(Dataset entries)
◇ ◇ ◇

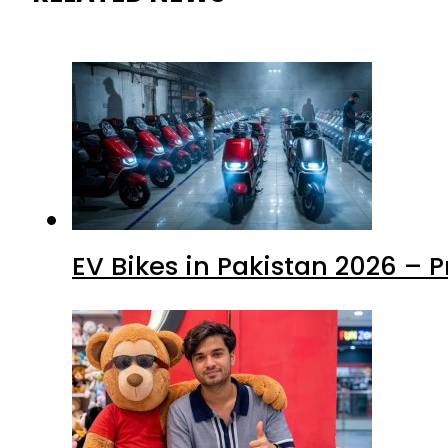
EV Bikes in Pakistan 2026 – 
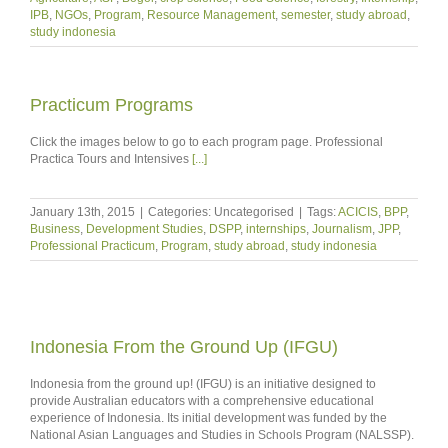
IPB
,
NGOs
,
Program
,
Resource Management
,
semester
,
study abroad
,
study indonesia
Practicum Programs
Click the images below to go to each program page. Professional
Practica Tours and Intensives
[...]
January 13th, 2015
|
Categories: Uncategorised
|
Tags:
ACICIS
,
BPP
,
Business
,
Development Studies
,
DSPP
,
internships
,
Journalism
,
JPP
,
Professional Practicum
,
Program
,
study abroad
,
study indonesia
Indonesia From the Ground Up (IFGU)
Indonesia from the ground up! (IFGU) is an initiative designed to
provide Australian educators with a comprehensive educational
experience of Indonesia. Its initial development was funded by the
National Asian Languages and Studies in Schools Program (NALSSP).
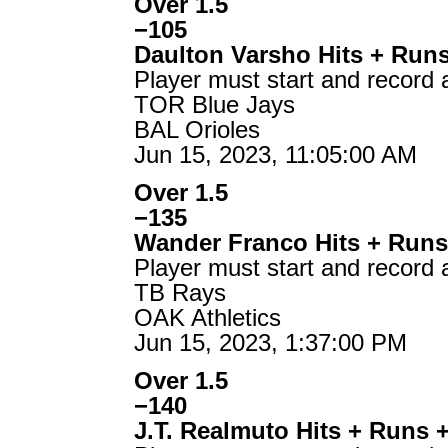
Over 1.5
−105
Daulton Varsho Hits + Run
Player must start and record 
TOR Blue Jays
BAL Orioles
Jun 15, 2023, 11:05:00 AM
Over 1.5
−135
Wander Franco Hits + Runs
Player must start and record 
TB Rays
OAK Athletics
Jun 15, 2023, 1:37:00 PM
Over 1.5
−140
J.T. Realmuto Hits + Runs 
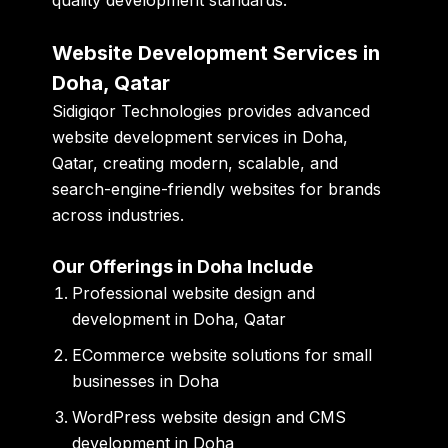
Website Development Services in
Doha, Qatar
Sidigiqor Technologies provides advanced
website development services in Doha,
Qatar, creating modern, scalable, and
search-engine-friendly websites for brands
across industries.
Our Offerings in Doha Include
Professional website design and
development in Doha, Qatar
ECommerce website solutions for small
businesses in Doha
WordPress website design and CMS
development in Doha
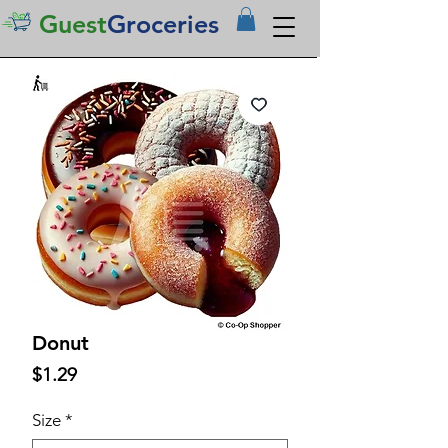
Guest
Groceries
Donut
Price
$1.29
Size
*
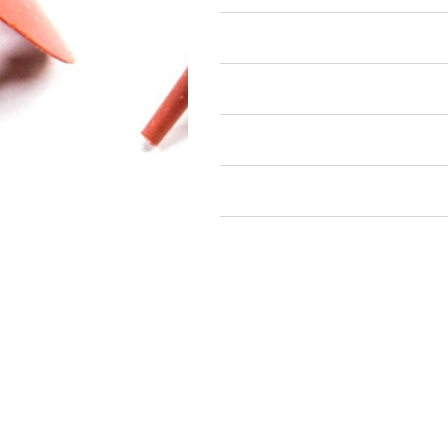
Air Restricted
State Restricted
special notes
EmissionsWarning
Return and Refund Policy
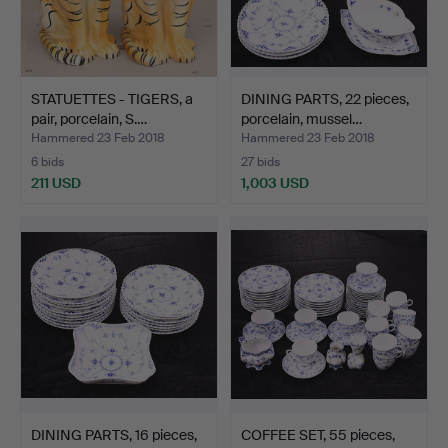
STATUETTES - TIGERS, a
DINING PARTS, 22 pieces,
pair, porcelain, S.…
porcelain, mussel…
Hammered 23 Feb 2018
Hammered 23 Feb 2018
6 bids
27 bids
211 USD
1,003 USD
DINING PARTS, 16 pieces,
COFFEE SET, 55 pieces,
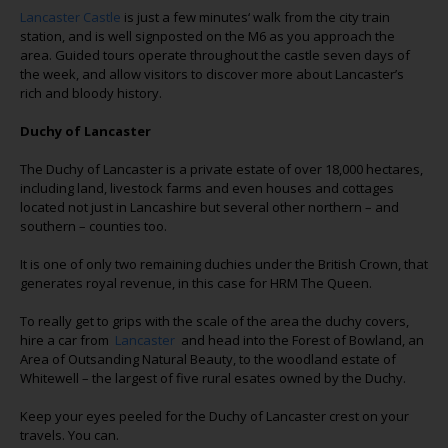
Lancaster Castle
is just a few minutes‘ walk from the city train
station, and is well signposted on the M6 as you approach the
area. Guided tours operate throughout the castle seven days of
the week, and allow visitors to discover more about Lancaster’s
rich and bloody history.
Duchy of Lancaster
The Duchy of Lancaster is a private estate of over 18,000 hectares,
including land, livestock farms and even houses and cottages
located not just in Lancashire but several other northern – and
southern – counties too.
It is one of only two remaining duchies under the British Crown, that
generates royal revenue, in this case for HRM The Queen.
To really get to grips with the scale of the area the duchy covers,
hire a car from
Lancaster
and head into the Forest of Bowland, an
Area of Outsanding Natural Beauty, to the woodland estate of
Whitewell – the largest of five rural esates owned by the Duchy.
Keep your eyes peeled for the Duchy of Lancaster crest on your
travels. You can.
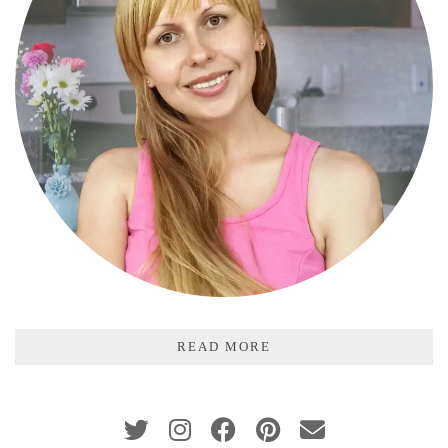
READ MORE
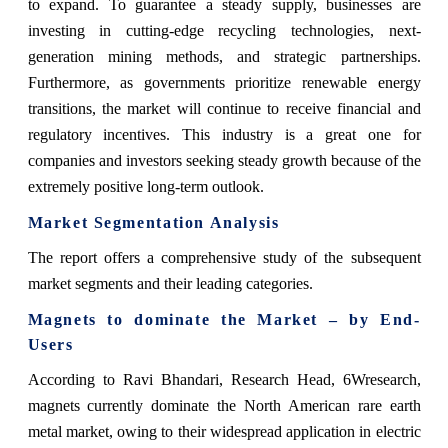
to expand. To guarantee a steady supply, businesses are
investing in cutting-edge recycling technologies, next-
generation mining methods, and strategic partnerships.
Furthermore, as governments prioritize renewable energy
transitions, the market will continue to receive financial and
regulatory incentives. This industry is a great one for
companies and investors seeking steady growth because of the
extremely positive long-term outlook.
Market Segmentation Analysis
The report offers a comprehensive study of the subsequent
market segments and their leading categories.
Magnets to dominate the Market – by End-
Users
According to Ravi Bhandari, Research Head, 6Wresearch,
magnets currently dominate the North American rare earth
metal market, owing to their widespread application in electric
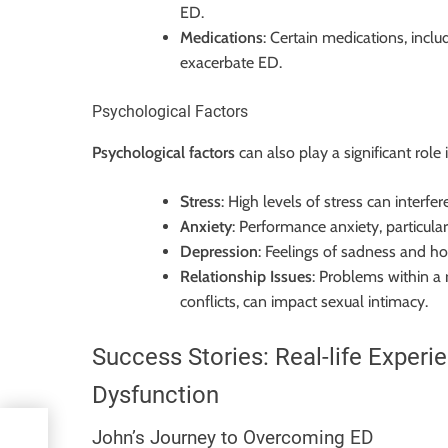
ED.
Medications
: Certain medications, incl
exacerbate ED.
Psychological Factors
Psychological factors
can also play a significant role 
Stress
: High levels of stress can interf
Anxiety
: Performance anxiety, particula
Depression
: Feelings of sadness and ho
Relationship Issues
: Problems within a
conflicts, can impact sexual intimacy.
Success Stories: Real-life Experi
Dysfunction
y
John’s Journey to Overcoming ED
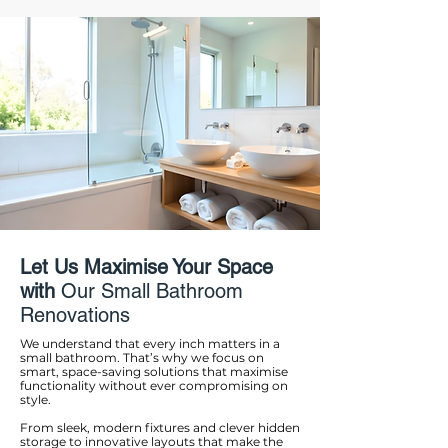
Let Us Maximise Your Space
with
Our Small Bathroom
Renovations
We understand that every inch matters in a
small bathroom. That’s why we focus on
smart, space-saving solutions that maximise
functionality without ever compromising on
style.
From sleek, modern fixtures and clever hidden
storage to innovative layouts that make the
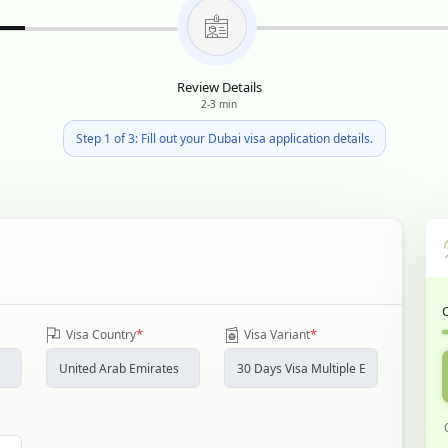
Review Details
2-3 min
Step 1 of 3: Fill out your Dubai visa application details.
*
*
Visa Country
Visa Variant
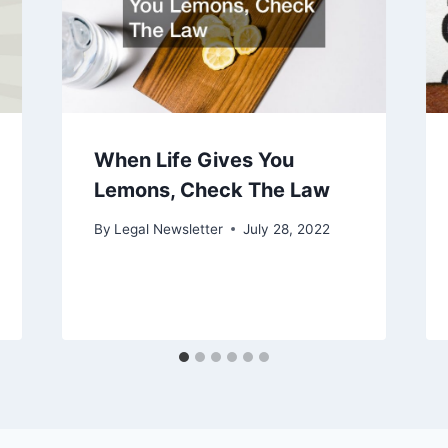
When Life Gives You
Lemons, Check The Law
By
Legal Newsletter
July 28, 2022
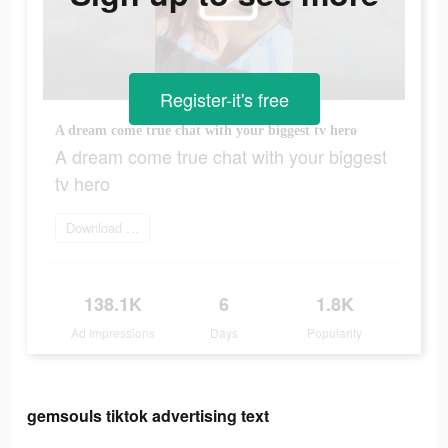
Register-it's free
A dream come true chat with your biggest tv hero
A dream come true chat with your biggest
tv hero
Download and try
138.1K
6
1.8K
Ad Impressions
Days
Popularity
gemsouls tiktok advertising text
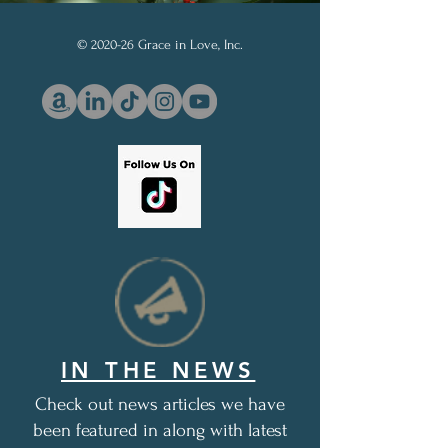
© 2020-26 Grace in Love, Inc.
IN THE NEWS
Check out news articles we have
been featured in along with latest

◇ ◇ ◇

### Your instructions
Reproduce the text of every record above word for word, omitting the pictures from your answer.

### Answer section
EV Bikes in Pakistan 2026 – 
IPB
,
NGOs
,
Program
,
Resource Management
,
semester
,
study abroad
,
study indonesia
Practicum Programs
Click the images below to go to each program page. Professional
Practica Tours and Intensives
[...]
January 13th, 2015
|
Categories: Uncategorised
|
Tags:
ACICIS
,
BPP
,
Business
,
Development Studies
,
DSPP
,
internships
,
Journalism
,
JPP
,
Professional Practicum
,
Program
,
study abroad
,
study indonesia
Indonesia From the Ground Up (IFGU)
Indonesia from the ground up! (IFGU) is an initiative designed to
provide Australian educators with a comprehensive educational
experience of Indonesia. Its initial development was funded by the
National Asian Languages and Studies in Schools Program (NALSSP).
Over 1.5
−105
Daulton Varsho Hits + Run
Player must start and record 
TOR Blue Jays
BAL Orioles
Jun 15, 2023, 11:05:00 AM
Over 1.5
−135
Wander Franco Hits + Runs
Player must start and record 
TB Rays
OAK Athletics
Jun 15, 2023, 1:37:00 PM
Over 1.5
−140
J.T. Realmuto Hits + Runs 
Website Development Services in
Doha, Qatar
Sidigiqor Technologies provides advanced
website development services in Doha,
Qatar, creating modern, scalable, and
search-engine-friendly websites for brands
across industries.
Our Offerings in Doha Include
Professional website design and
development in Doha, Qatar
ECommerce website solutions for small
businesses in Doha
WordPress website design and CMS
development in Doha
Guest
Groceries
Donut
Price
$1.29
Size
*
Air Restricted
State Restricted
special notes
EmissionsWarning
Return and Refund Policy
STATUETTES - TIGERS, a
DINING PARTS, 22 pieces,
pair, porcelain, S.…
porcelain, mussel…
Hammered 23 Feb 2018
Hammered 23 Feb 2018
6 bids
27 bids
211 USD
1,003 USD
DINING PARTS, 16 pieces,
COFFEE SET, 55 pieces,
Lancaster Castle
is just a few minutes‘ walk from the city train
station, and is well signposted on the M6 as you approach the
area. Guided tours operate throughout the castle seven days of
the week, and allow visitors to discover more about Lancaster’s
rich and bloody history.
Duchy of Lancaster
The Duchy of Lancaster is a private estate of over 18,000 hectares,
including land, livestock farms and even houses and cottages
located not just in Lancashire but several other northern – and
southern – counties too.
It is one of only two remaining duchies under the British Crown, that
generates royal revenue, in this case for HRM The Queen.
To really get to grips with the scale of the area the duchy covers,
hire a car from
Lancaster
and head into the Forest of Bowland, an
Area of Outsanding Natural Beauty, to the woodland estate of
Whitewell – the largest of five rural esates owned by the Duchy.
Keep your eyes peeled for the Duchy of Lancaster crest on your
travels. You can.
READ MORE
to expand. To guarantee a steady supply, businesses are
investing in cutting-edge recycling technologies, next-
generation mining methods, and strategic partnerships.
Furthermore, as governments prioritize renewable energy
transitions, the market will continue to receive financial and
regulatory incentives. This industry is a great one for
companies and investors seeking steady growth because of the
extremely positive long-term outlook.
Market Segmentation Analysis
The report offers a comprehensive study of the subsequent
market segments and their leading categories.
Magnets to dominate the Market – by End-
Users
According to Ravi Bhandari, Research Head, 6Wresearch,
magnets currently dominate the North American rare earth
metal market, owing to their widespread application in electric
ED.
Medications
: Certain medications, incl
exacerbate ED.
Psychological Factors
Psychological factors
can also play a significant role 
Stress
: High levels of stress can interf
Anxiety
: Performance anxiety, particula
Depression
: Feelings of sadness and ho
Relationship Issues
: Problems within a
conflicts, can impact sexual intimacy.
Success Stories: Real-life Experi
Dysfunction
y
John’s Journey to Overcoming ED
Let Us Maximise Your Space
with
Our Small Bathroom
Renovations
We understand that every inch matters in a
small bathroom. That’s why we focus on
smart, space-saving solutions that maximise
functionality without ever compromising on
style.
From sleek, modern fixtures and clever hidden
storage to innovative layouts that make the
Review Details
2-3 min
Step 1 of 3: Fill out your Dubai visa application details.
*
*
Visa Country
Visa Variant
When Life Gives You
Lemons, Check The Law
By
Legal Newsletter
July 28, 2022
Register-it's free
A dream come true chat with your biggest tv hero
A dream come true chat with your biggest
tv hero
Download and try
138.1K
6
1.8K
Ad Impressions
Days
Popularity
gemsouls tiktok advertising text
© 2020-26 Grace in Love, Inc.
IN THE NEWS
Check out news articles we have
been featured in along with latest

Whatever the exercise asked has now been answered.